** begin The records **
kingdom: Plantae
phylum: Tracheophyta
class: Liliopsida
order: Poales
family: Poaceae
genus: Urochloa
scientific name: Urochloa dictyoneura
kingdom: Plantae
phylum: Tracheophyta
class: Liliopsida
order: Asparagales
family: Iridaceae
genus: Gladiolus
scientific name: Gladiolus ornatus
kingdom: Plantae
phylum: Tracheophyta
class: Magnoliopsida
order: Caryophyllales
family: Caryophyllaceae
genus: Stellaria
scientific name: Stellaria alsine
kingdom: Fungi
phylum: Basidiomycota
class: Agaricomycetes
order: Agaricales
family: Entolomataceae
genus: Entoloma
** end The records **
### Requirement
Please return the lines of the listing above without any changes, starting at the line that contains "genus: Urochloa" and continuing through the end of the listing.

### Answer to this exercise
genus: Urochloa
scientific name: Urochloa dictyoneura
kingdom: Plantae
phylum: Tracheophyta
class: Liliopsida
order: Asparagales
family: Iridaceae
genus: Gladiolus
scientific name: Gladiolus ornatus
kingdom: Plantae
phylum: Tracheophyta
class: Magnoliopsida
order: Caryophyllales
family: Caryophyllaceae
genus: Stellaria
scientific name: Stellaria alsine
kingdom: Fungi
phylum: Basidiomycota
class: Agaricomycetes
order: Agaricales
family: Entolomataceae
genus: Entoloma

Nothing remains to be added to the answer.